- Page extract -
At about `1717063394_2024-05-30T100314-0600`, DWB went in and 
renamed `profile.ps1` to `NOT-USING_-_pro_file_-_now.ps1.bak`
That should get rid of our errors from `powershell`

### The long-time-taking training code is just below.

In [None]:
tic = timeit.default_timer()
trainer.train()
toc = timeit.default_timer()
print(f"tic: {tic}")
print(f"toc: {toc}")
training_duration = toc - tic
print(f"Training took {toc - tic:0.4f} seconds.")

In [None]:
do_by_hand = False
NUM_TO_CATCH_NO_DO_BY_HAND = -137.
is_a_do_by_hand_skip = False # innocent until proven guilty


if do_by_hand:
    # !!! remember to type in your number, if needed !!! #
    training_duration = NUM_TO_CATCH_NO_MANUAL_ENTRY
    # !!! UNCOMMENT THE NEXT LINE IF YOU WANT TO ENTER MANUALLY !!!
    #training_duration = 11081.7024
##endof:  if do_by_hand

print("Running training with LoRA")
print("(using the training and eval sets)")

- Given problem a -
Answer these questions about the notebook excerpt:
(i) What new name was `profile.ps1` given?
(ii) What value is `do_by_hand` set to?
(iii) What message does the first `print` call after the `if do_by_hand` block display?

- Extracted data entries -
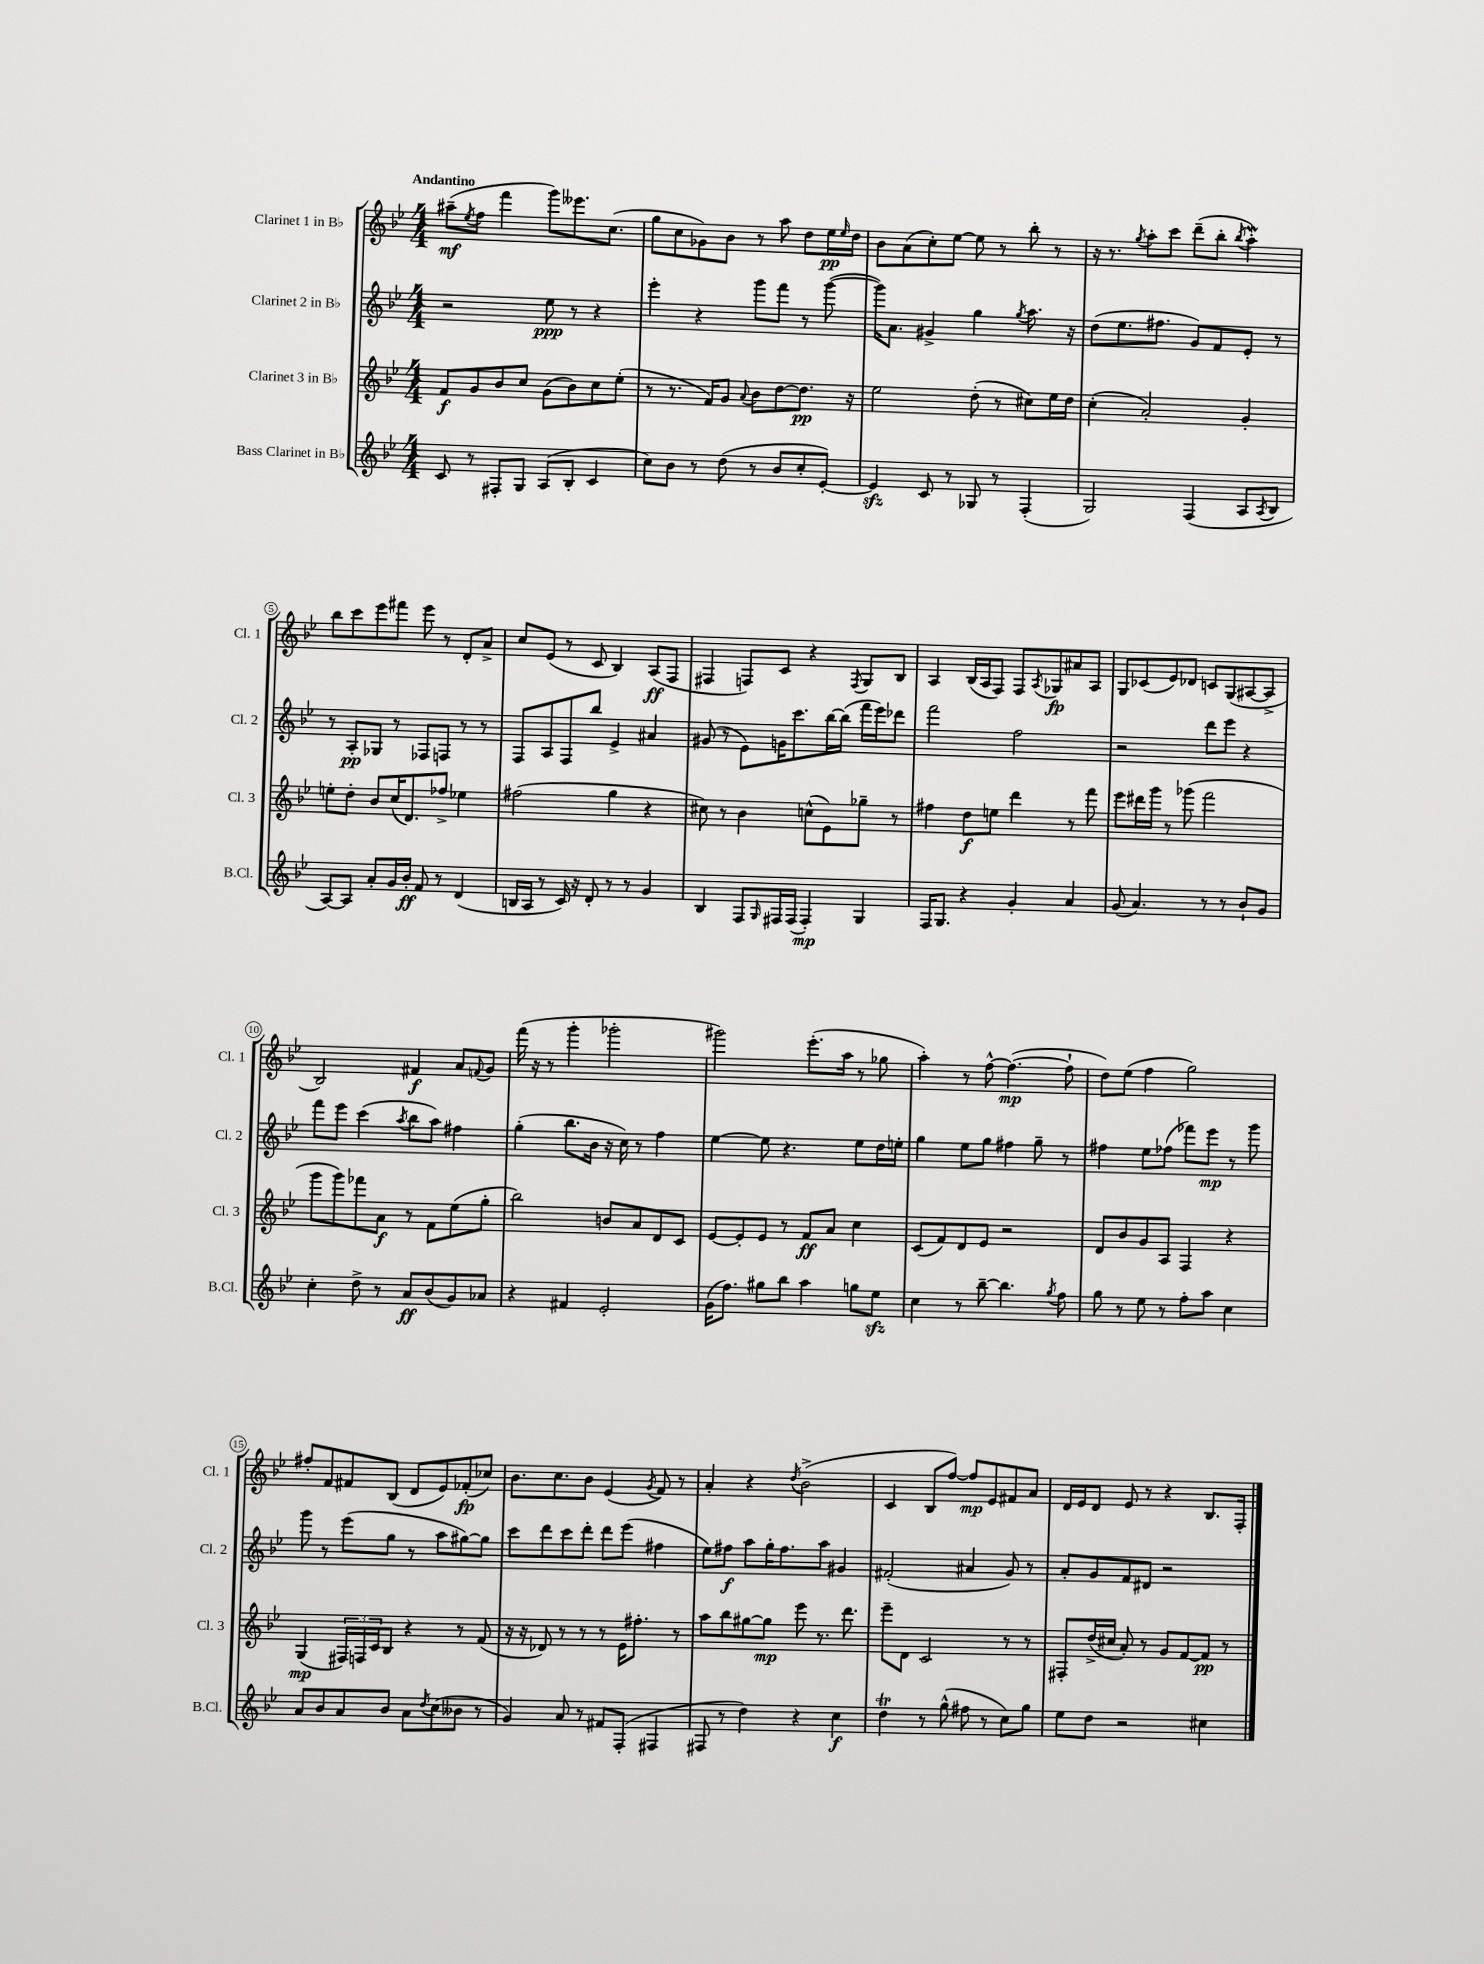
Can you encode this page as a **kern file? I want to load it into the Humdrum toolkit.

**kern	**kern	**kern	**kern
*staff4	*staff3	*staff2	*staff1
*clefG2	*clefG2	*clefG2	*clefG2
*k[b-e-]	*k[b-e-]	*k[b-e-]	*k[b-e-]
*M4/4	*M4/4	*M4/4	*M4/4
8c	8f	2r	(8aa#~
.	.	.	8qee-
8r	8g	.	8ff
8F#'	8b-	.	4fff
8G	8cc	.	.
(8A	(8g	8ee-	8ggg)
8B-'	8b-)	8r	8.eee--
4c	8cc	4r	.
.	.	.	(8.cc
.	(8ee-'	.	.
=	=	=	=
8cc)	8r	4eee-'	8gg
8b-	8.r	.	8cc
8r	.	4r	8g-)
.	16f)	.	.
(8dd	8g	.	8b-
.	8qqa	.	.
8r	8b-	8ggg	8r
8b-	[8dd	8fff	8aa
8cc'	8.dd]	8r	8dd
[8e-')	.	([8ggg	16ee-
.	.	.	16qqee-
.	16r	.	16dd
=	=	=	=
4e-]	2ee-	16ggg])	8b-
.	.	8.a	.
.	.	.	(8a
8c	.	4g#^	8cc')
8r	.	.	[8ee-
8G-	(8dd'	4gg	8ee-]
8r	8r	.	8r
.	.	8qgg	.
(4F'	8cc#)	8.aa	8bb-'
.	16ee-	.	8r
.	16dd	16r	.
=	=	=	=
2G)	(4cc'	(8dd	16r
.	.	.	8.r
.	.	8.ee-	.
.	.	.	8qgg
.	2a')	.	8aa'
.	.	8.ff#	.
.	.	.	8ccc
(4F	.	8g)	(8ddd~
.	.	8f	8bb-'
.	.	.	8qbb-
8A	4g'	8e-'	4aa')
8qA	.	.	.
8B-	.	8r	.
=	=	=	=
[8A)	8ee'	8r	8bb-
8A]	8dd'	8A'	8ccc
8a'	8b-	8G-	8eee-
16g	(16cc	8r	8fff#
16b-'	8.d)	.	.
8f	.	8F-	8eee-
8r	8ff-^	8F	8r
(4d	4ee-	8r	8d'
.	.	8r	8a^
=	=	=	=
16B	(2ff#	8F	8cc
16A	.	.	.
8r	.	8A	(8e-
16c)	.	8F	8r
16r	.	.	.
8d'	.	8bb-	8c
8r	4gg	4e-^	4B-)
8r	.	.	.
4g	4r	4a#	(8A
.	.	.	8F
=	=	=	=
4B-	8cc#)	(8g#	4F#
.	8r	8r	.
8F	4b-	8e-)	8F)
16qqG	.	.	.
16F#	.	16g	8c
(16F#	.	8.ccc	.
4F#')	(8cc^^	.	4r
.	8e-)	[16bb-	.
.	.	(16bb-]	.
.	.	.	8qF
4G	8gg-~	16fff	8G
.	.	16eee-)	.
.	8r	8ddd-	8B-
=	=	=	=
16F	4ff#	2fff	4A
8.G	.	.	.
4r	8dd	.	(16B-
.	.	.	16A
.	8ee	.	8F)
4g'	4ddd	2ff	8F
.	.	.	8qA
.	.	.	8G-
4a	8r	.	8a#
.	8fff	.	8A
=	=	=	=
(8g	8eee-	2r	8G
4.a)	16ddd#	.	(8c-
.	16ggg	.	.
.	8r	.	8e-)
.	(8ggg-	.	8d-
8r	2fff	8ddd	8c
8r	.	8eee-	(8G
8b-`	.	4r	[8A#
8g	.	.	8A#^]
=	=	=	=
4cc'	8ggg	8fff	2B-)
.	8ggg)	8eee-	.
8dd^	8fff-	(4ccc	.
8r	8a	.	.
.	.	8qaa	.
8a	8r	8bb-	4f#
(8b-	8f	8aa)	.
8g)	(8ee-	4ff#	8a
.	.	.	8qqf
8a-	8gg'	.	8g
=	=	=	=
4r	2bb-)	(4gg'	(16fff
.	.	.	16r
.	.	.	8r
4f#	.	8.bb-	4ggg'
.	.	16b-	.
2e-'	8b	16r	2ggg-'
.	.	16cc)	.
.	8a	8r	.
.	8d	4ff	.
.	8c	.	.
=	=	=	=
(16g	[8e-	[4ee-	2ggg#)
8.ff)	.	.	.
.	8e-']	.	.
8gg#	8e-	8ee-]	.
8bb-	8r	4.r	.
4aa	8f	.	(8.eee-'
.	8a	.	.
.	.	.	16aa
8gg	4cc	8ee-	8r
8ee-	.	16dd	8gg-
.	.	16ee'	.
=	=	=	=
4cc	(8c	4gg	4aa')
.	8f)	.	.
8r	8d	8ee-	8r
[8bb-~	8e-	8gg	[8ff^^
4.bb-]	2r	4ff#	(4.ff_
.	.	8gg~	.
8qgg	.	.	.
8ff	.	8r	8ff`]
=	=	=	=
8gg	8d	4ff#	8dd)
8r	8b-	.	(8ee-
8ee-	8g	8ee-	4ff
8r	8A	(8ff-	.
8ff'	4F	8fff-)	2gg)
8aa	.	8eee-	.
4cc	4r	8r	.
.	.	8ggg	.
=	=	=	=
8a	(4G	8ggg	8ff#'
8b-	.	8r	8f
8a	24F#)	(8eee-	8f#
.	24F	.	.
.	24c	.	.
8b-	8B-	8gg	(8B-
8a	4r	8r	8d
8qdd	.	.	.
(8cc	.	8aa	8e-)
8b--	8r	[8gg#)	(8f-'
8r	(8f	8gg#]	8cc-)
=	=	=	=
4g)	16r	8ccc	8.b-
.	16r	.	.
.	8d-)	8ddd	.
.	.	.	8.cc
8a	8r	8ccc	.
8r	8r	8ddd'	8b-
8f#	8r	8ddd	(4e-
(8F'	16e-	(8eee-	.
.	8.ff#'	.	.
.	.	.	8qg
4F#	.	4ff#	8f)
.	8r	.	8r
=	=	=	=
8F#	8aa	8ee-)	4a'
8r	8bb-	8ff#	.
4dd)	[8gg#	8aa	4r
.	8gg#]	16gg'	.
.	.	8.ff#	.
.	.	.	8qdd
4r	8eee-	.	(2b-^
.	8.r	8aa	.
4cc	.	4g#	.
.	8.ddd	.	.
=	=	=	=
4dd	8eee-~	(2f#'	4c
.	8d	.	.
8r	2c	.	8B-
(8gg^^	.	.	[8ff)
8ff#	.	4a#	8ff]
8r	.	.	8e-
8cc)	8r	8g)	8f#
8gg	8r	8r	8a
=	=	=	=
8ee-	8F#'	8a'	16d
.	.	.	16e-
8dd	(16dd^	8g	8d
.	16cc#	.	.
2r	8a')	8f	8e-
.	8r	8d#	8r
.	8g	2r	4r
.	[8f	.	.
4cc#	8f]	.	8.B-
.	8r	.	.
.	.	.	16F'
==	==	==	==
*-	*-	*-	*-
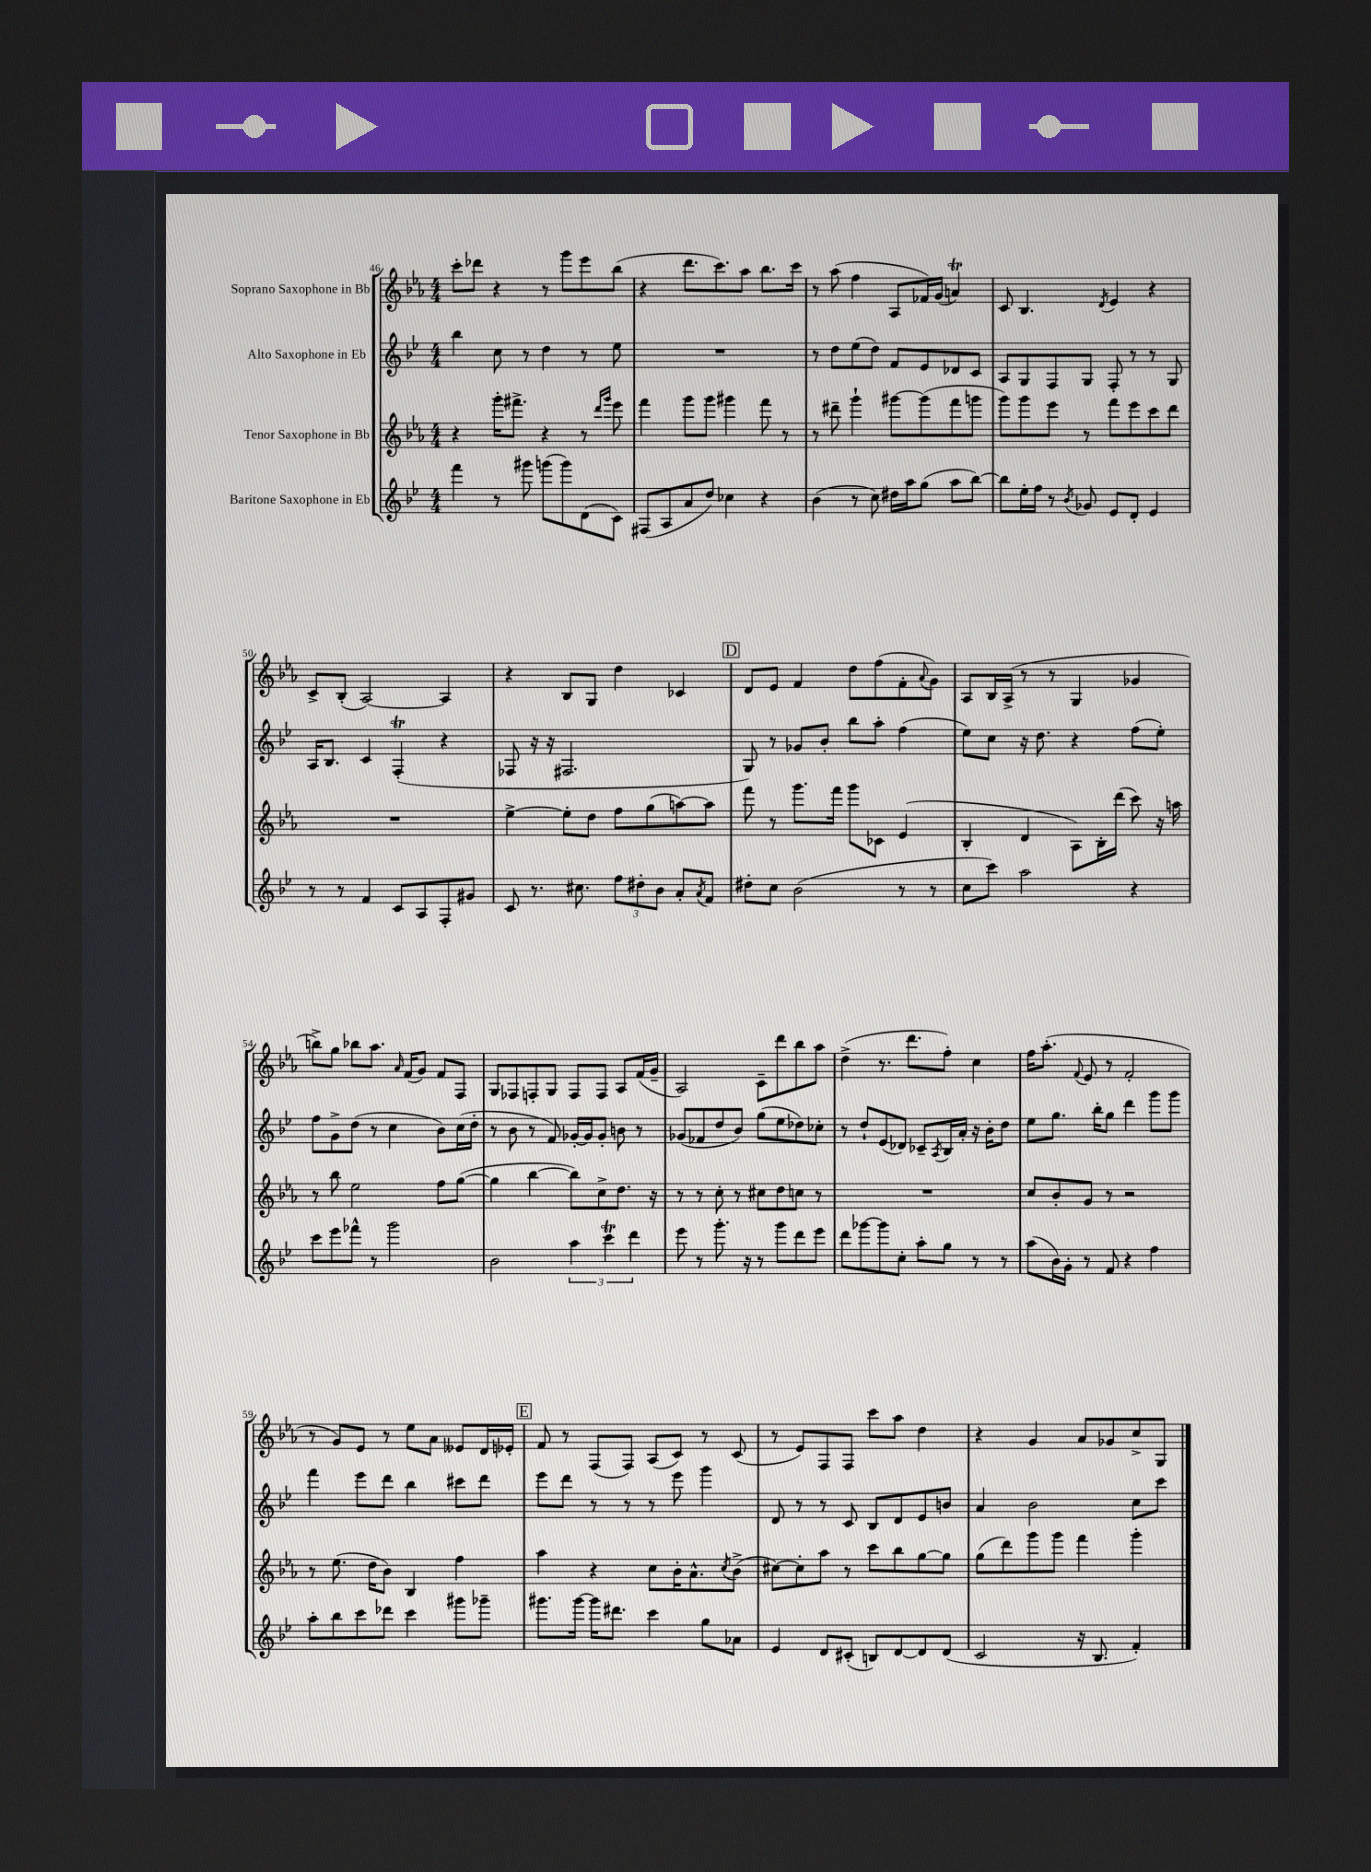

- Given problem b -
Pull out every line of the rows that contains the string "kern", matching case exactly.

- Correct answer a -
(i) `NOT-USING_-_pro_file_-_now.ps1.bak`
(ii) `False`
(iii) Running training with LoRA

- Correct answer b -
Can you encode this page as a **kern file? I want to load it into the Humdrum toolkit.
**kern	**kern	**kern	**kern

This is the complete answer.